Given the right parallelepiped $ABCDA'B'C'D'\ :\ A(0,0,0),B(b,0,0),C(b,d,0),D(0,d,0),A'(0,0,a),B'(b,0,a),C'(b,d,a),D'(0,d,a)$,
$ABCD$ is a rectangle.
Points $E(0,\frac{a^{2}d}{a^{2}+d^{2}},\frac{ad^{2}}{a^{2}+d^{2}})$ and $F(\frac{a^{2}b}{a^{2}+b^{2}+d^{2}},\frac{a^{2}d}{a^{2}+b^{2}+d^{2}},\frac{a(b^{2}+d^{2})}{a^{2}+b^{2}+d^{2}})$.
Equation of the plane $(AEF)\ :\ bx+dy-az=0$.
Points $P(\frac{b^{3}}{b^{2}+d^{2}},\frac{b^{2}d}{b^{2}+d^{2}},a)$ and $Q(\frac{b^{3}}{a^{2}+b^{2}+d^{2}},\frac{b^{2}d}{a^{2}+b^{2}+d^{2}},\frac{a(a^{2}+d^{2})}{a^{2}+b^{2}+d^{2}})$.
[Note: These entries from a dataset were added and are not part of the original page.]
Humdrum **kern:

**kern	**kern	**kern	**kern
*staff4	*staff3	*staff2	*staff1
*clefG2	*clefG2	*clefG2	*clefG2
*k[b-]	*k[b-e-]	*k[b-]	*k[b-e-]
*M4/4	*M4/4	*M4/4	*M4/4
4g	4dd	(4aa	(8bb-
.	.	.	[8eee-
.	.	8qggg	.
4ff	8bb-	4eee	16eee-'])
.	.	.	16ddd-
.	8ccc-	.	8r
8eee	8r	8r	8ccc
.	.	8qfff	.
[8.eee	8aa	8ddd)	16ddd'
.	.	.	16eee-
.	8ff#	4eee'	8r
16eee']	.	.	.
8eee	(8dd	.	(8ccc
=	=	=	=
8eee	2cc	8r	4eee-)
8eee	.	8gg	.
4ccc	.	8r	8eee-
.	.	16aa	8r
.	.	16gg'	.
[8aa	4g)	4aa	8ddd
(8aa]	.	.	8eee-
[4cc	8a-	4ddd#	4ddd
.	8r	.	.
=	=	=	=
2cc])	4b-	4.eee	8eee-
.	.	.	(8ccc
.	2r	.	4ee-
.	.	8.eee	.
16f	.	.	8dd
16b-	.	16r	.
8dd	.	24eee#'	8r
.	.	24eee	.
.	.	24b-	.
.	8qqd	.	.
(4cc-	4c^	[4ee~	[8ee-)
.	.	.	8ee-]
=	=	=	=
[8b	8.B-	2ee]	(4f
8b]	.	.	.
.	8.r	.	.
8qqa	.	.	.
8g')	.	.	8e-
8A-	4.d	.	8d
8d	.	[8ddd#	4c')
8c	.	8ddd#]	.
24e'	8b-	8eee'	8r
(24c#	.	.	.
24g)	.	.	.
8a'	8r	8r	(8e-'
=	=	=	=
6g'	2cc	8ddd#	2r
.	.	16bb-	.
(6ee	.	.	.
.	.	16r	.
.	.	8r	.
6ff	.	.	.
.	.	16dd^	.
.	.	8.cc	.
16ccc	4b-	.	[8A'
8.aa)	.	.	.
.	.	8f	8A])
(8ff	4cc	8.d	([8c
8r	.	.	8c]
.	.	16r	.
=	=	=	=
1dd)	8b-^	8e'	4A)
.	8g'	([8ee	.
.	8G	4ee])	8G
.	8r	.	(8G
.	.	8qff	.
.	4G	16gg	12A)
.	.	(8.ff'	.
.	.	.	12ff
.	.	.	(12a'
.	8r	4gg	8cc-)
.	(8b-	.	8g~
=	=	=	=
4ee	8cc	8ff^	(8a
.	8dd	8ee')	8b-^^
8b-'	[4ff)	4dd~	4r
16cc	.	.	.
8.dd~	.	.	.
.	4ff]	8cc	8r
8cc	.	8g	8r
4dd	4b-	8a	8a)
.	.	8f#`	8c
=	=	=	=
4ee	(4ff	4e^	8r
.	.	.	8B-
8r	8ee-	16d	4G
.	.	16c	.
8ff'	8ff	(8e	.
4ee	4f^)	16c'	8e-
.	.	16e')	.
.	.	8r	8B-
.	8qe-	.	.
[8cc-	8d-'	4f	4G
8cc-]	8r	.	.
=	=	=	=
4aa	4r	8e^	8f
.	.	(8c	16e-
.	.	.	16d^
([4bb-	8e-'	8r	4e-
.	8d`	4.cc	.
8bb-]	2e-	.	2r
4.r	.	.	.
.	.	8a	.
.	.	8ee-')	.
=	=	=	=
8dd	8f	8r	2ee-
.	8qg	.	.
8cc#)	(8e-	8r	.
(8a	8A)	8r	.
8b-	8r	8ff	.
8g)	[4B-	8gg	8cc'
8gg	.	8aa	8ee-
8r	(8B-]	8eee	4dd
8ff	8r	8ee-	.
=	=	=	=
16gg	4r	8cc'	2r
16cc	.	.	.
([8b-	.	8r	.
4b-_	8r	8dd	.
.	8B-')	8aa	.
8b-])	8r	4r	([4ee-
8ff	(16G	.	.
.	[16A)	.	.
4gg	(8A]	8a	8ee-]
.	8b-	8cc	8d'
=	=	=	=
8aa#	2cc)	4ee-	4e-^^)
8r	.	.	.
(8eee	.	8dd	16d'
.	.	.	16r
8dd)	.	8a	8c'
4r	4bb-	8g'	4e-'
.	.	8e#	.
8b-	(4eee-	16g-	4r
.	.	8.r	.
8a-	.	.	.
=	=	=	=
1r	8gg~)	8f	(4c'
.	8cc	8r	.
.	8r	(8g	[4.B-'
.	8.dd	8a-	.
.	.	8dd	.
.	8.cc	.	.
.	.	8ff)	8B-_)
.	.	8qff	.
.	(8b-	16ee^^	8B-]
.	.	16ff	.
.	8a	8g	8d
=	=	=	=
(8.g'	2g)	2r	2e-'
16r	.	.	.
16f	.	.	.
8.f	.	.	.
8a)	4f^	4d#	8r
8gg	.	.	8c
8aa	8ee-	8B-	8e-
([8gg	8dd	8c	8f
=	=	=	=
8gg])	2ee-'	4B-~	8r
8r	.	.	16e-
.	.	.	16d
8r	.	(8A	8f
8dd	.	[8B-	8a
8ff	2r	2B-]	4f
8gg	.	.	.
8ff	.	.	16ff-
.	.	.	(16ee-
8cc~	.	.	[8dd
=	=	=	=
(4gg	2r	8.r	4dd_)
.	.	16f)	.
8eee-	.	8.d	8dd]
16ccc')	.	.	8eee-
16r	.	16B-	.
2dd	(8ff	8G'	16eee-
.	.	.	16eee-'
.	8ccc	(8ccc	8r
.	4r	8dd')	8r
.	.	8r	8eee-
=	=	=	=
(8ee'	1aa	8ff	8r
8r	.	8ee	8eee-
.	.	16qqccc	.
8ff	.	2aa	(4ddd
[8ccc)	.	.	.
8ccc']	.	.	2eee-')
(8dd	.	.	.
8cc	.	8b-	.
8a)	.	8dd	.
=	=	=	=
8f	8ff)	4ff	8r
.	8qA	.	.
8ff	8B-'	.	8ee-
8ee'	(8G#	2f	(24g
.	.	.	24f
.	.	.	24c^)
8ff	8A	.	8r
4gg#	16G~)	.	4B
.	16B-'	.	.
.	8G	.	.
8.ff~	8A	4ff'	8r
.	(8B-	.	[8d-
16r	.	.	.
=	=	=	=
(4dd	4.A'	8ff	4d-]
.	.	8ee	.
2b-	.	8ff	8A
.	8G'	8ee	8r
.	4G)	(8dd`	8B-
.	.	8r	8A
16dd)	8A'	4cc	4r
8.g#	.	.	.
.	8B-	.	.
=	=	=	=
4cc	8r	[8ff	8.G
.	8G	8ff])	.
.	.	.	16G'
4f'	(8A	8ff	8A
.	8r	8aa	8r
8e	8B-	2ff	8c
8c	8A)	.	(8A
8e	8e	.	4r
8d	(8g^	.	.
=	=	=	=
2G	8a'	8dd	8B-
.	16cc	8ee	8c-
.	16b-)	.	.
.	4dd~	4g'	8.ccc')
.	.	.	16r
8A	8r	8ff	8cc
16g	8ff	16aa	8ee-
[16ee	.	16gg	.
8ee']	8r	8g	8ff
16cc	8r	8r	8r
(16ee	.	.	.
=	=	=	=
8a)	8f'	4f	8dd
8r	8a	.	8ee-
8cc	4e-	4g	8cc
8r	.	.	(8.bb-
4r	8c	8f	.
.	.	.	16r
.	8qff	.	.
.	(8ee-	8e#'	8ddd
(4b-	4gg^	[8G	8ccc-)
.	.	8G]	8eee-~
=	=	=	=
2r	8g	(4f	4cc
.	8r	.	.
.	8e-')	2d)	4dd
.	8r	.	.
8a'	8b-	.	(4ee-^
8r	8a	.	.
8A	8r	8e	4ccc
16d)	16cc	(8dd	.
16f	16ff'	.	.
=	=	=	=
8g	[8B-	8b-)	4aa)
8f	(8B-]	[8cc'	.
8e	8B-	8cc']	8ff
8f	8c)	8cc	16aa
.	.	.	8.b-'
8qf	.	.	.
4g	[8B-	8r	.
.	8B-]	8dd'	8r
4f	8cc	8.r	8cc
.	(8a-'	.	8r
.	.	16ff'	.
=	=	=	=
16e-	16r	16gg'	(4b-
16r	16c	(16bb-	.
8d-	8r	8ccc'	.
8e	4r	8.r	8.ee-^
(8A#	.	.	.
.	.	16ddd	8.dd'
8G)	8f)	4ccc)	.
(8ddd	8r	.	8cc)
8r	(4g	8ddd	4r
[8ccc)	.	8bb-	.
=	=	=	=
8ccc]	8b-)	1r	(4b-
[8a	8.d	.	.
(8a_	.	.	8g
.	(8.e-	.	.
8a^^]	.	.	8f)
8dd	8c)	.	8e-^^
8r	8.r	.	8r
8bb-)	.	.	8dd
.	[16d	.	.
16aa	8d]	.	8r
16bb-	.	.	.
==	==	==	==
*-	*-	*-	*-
Equation of the plane $(B'PQ)\ :\ bx+dy-az=b^{2}-a^{2}$.
$\triangle AEF \sim \triangle B'PQ\ :\ \frac{AE}{B'P}=\frac{AF}{B'Q}=\frac{EF}{PQ}=\frac{a\sqrt{b^{2}+d^{2}}}{b\sqrt{a^{2}+d^{2}}}$.